GMPR: A robust normalization method for zero-inflated count data with application to microbiome sequencing data

Li Chen; James Reeve; Lujun Zhang; Shengbin Huang; Jun Chen

doi:10.7287/peerj.preprints.3417v1

GMPR: A robust normalization method for zero-inflated count data with application to microbiome sequencing data

Li Chen¹, James Reeve², Lujun Zhang³, Shengbin Huang², Jun Chen ^2,4

1 Department of Health Outcomes Research and Policy, Harrison School of Pharmacy, Auburn University, Auburn, Alabama, United States

2 Bioinformatics and Computational Biology Program, University of Minnesota - Rochester, Rochester, Minnesota, United States

3 College of Environmental and Resource Sciences, Zhejiang University, Hangzhou, Zhejiang, China

4 Division of Biomedical Statistics and Informatics and Center for Individualized Medicine, Mayo Clinic, Rochester, Minnesota, United States

DOI: 10.7287/peerj.preprints.3417v1

Published: 2017-11-17
Accepted: 2017-11-17

Subject Areas: Bioinformatics, Genomics, Statistics
Keywords: Normalization, Metagenomics, Microbiome, Statistics, Zeroinflation, RNA-Seq

Licence: This is an open access article distributed under the terms of the Creative Commons Attribution License, which permits unrestricted use, distribution, reproduction and adaptation in any medium and for any purpose provided that it is properly attributed.
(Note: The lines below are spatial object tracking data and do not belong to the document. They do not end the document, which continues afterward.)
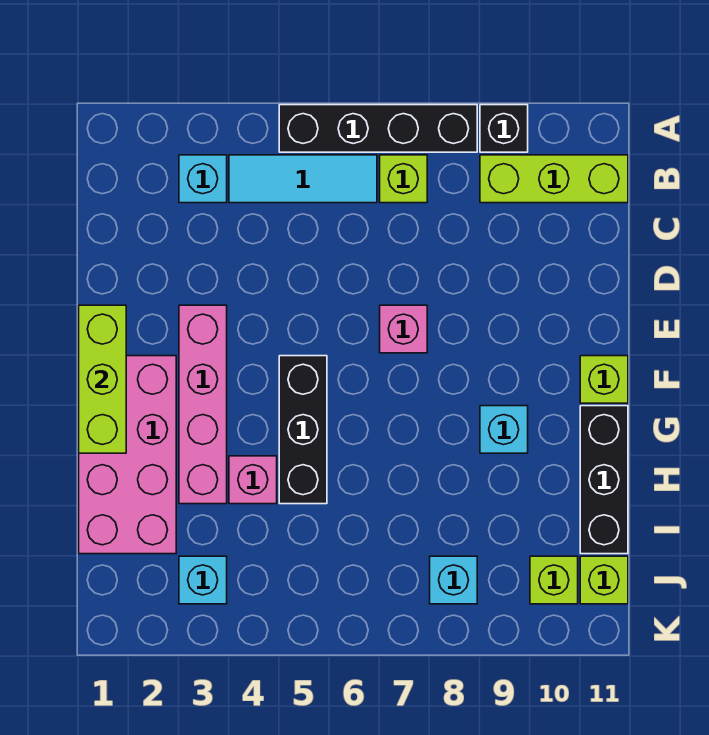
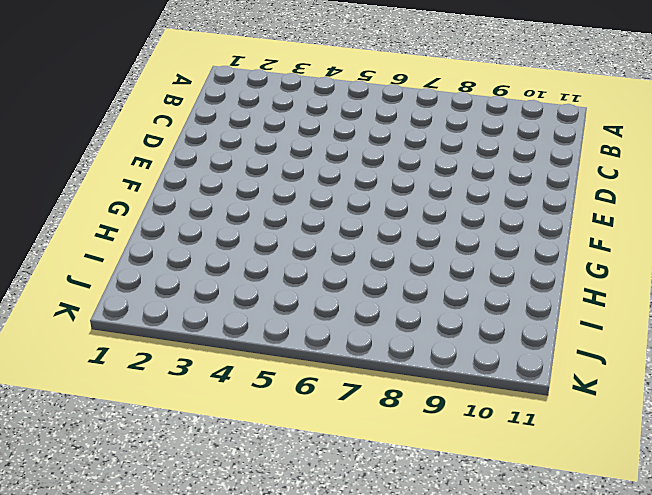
none -> black brick A5:A8 level 1
none -> black brick A9 level 1
none -> cyan brick B3 level 1

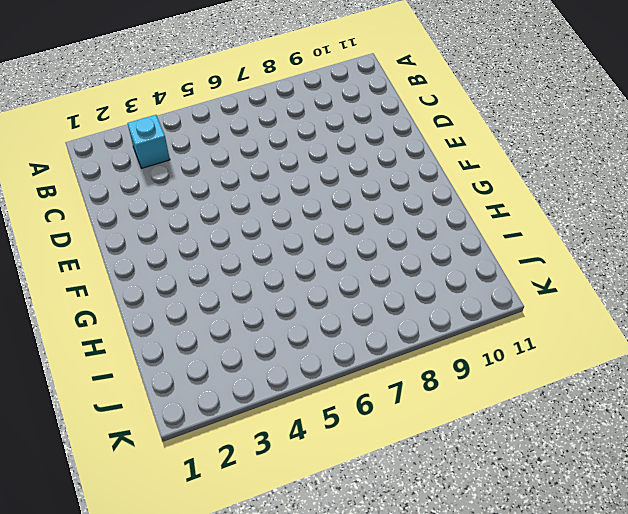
none -> black brick A5:A8 level 1
none -> black brick A9 level 1
none -> cyan tile B4:B6 level 1

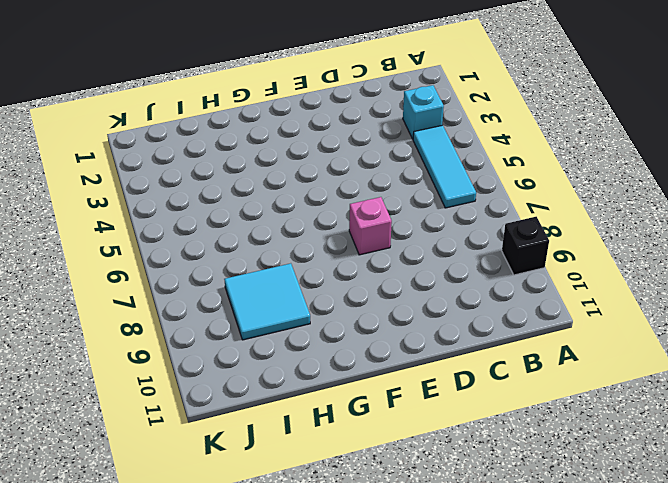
cyan tile H8:I9 level 1 -> none
none -> black brick A5:A8 level 1
none -> lime brick B7 level 1
none -> lime brick B9:B11 level 1

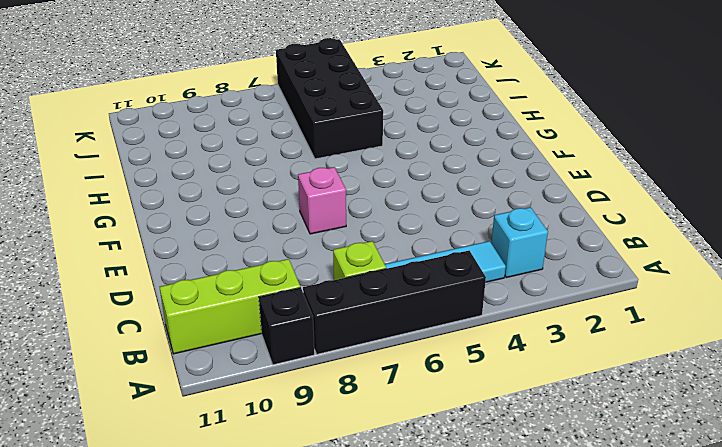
black brick H5:K6 level 1 -> black brick F5:H5 level 1
none -> pink brick E3:H3 level 1
none -> pink brick F1:I2 level 1
none -> lime brick F11 level 1

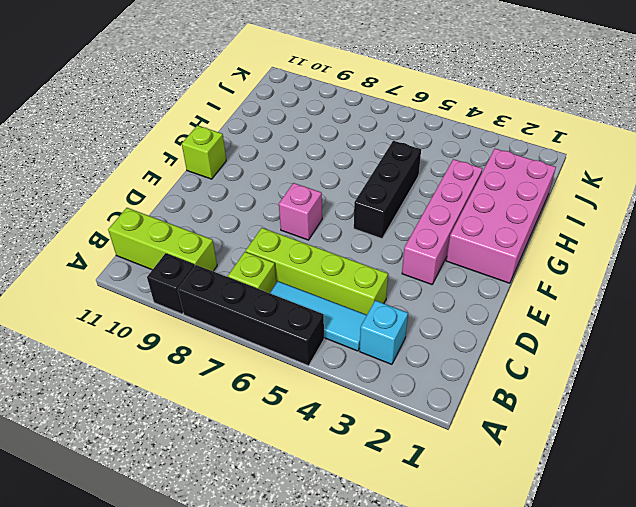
lime brick C4:C7 level 1 -> none
none -> cyan brick G9 level 1
none -> black brick G11:I11 level 1
none -> pink brick H4 level 1

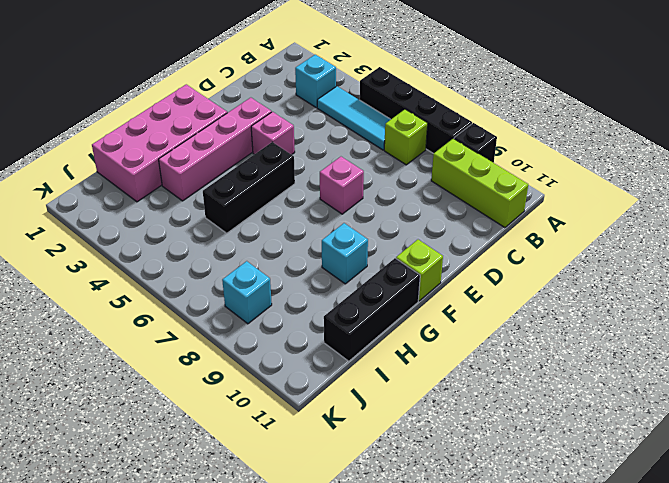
pink brick E4 level 1 -> pink brick H4 level 1
none -> cyan brick J3 level 1
none -> lime brick J10 level 1
none -> lime brick J11 level 1

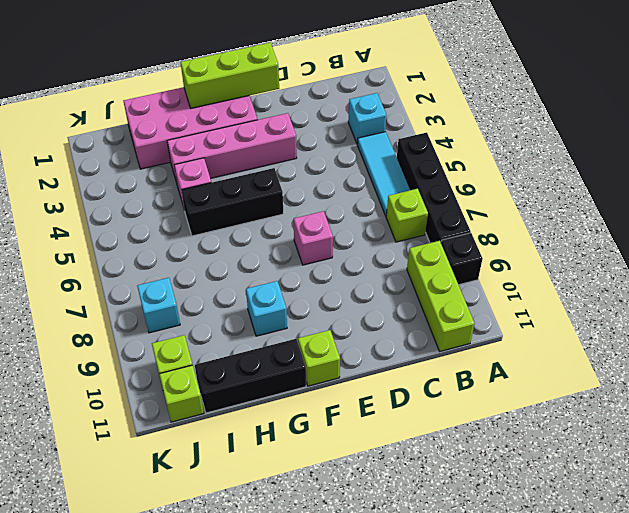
none -> cyan brick J3 level 1

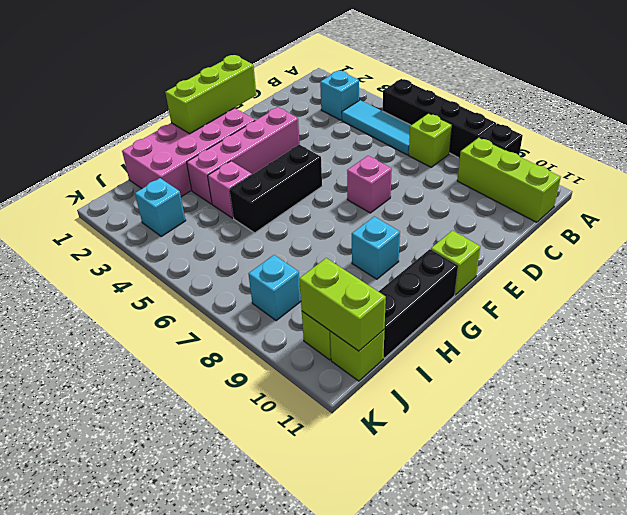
lime brick J10:J11 level 2 -> none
For attribution, the original author(s), title, publication source (PeerJ Preprints) and either DOI or URL of the article must be cited.

Cite this article: Chen L, Reeve J, Zhang L, Huang S, Chen J. 2017. GMPR: A robust normalization method for zero-inflated count data with application to microbiome sequencing data. PeerJ Preprints 5:e3417v1 https://doi.org/10.7287/peerj.preprints.3417v1

Abstract

Normalization is the first critical step in microbiome sequencing data analysis used to account for variable library sizes. Current RNA-Seq based normalization methods that have been adapted for microbiome data fail to consider the unique characteristics of microbiome data, which contain a vast number of zeros due to the physical absence or under-sampling of the microbes. Normalization methods that specifically address the zero inflation remain largely undeveloped. Here we propose GMPR - a simple but effective normalization method - for zero-inflated sequencing data such as microbiome data. Simulation studies and real datasets analyses demonstrate that the proposed method is more robust than competing methods, leading to more powerful detection of differentially abundant taxa and higher reproducibility of the relative abundances of taxa.

Author Comment

This is a submission to PeerJ for review.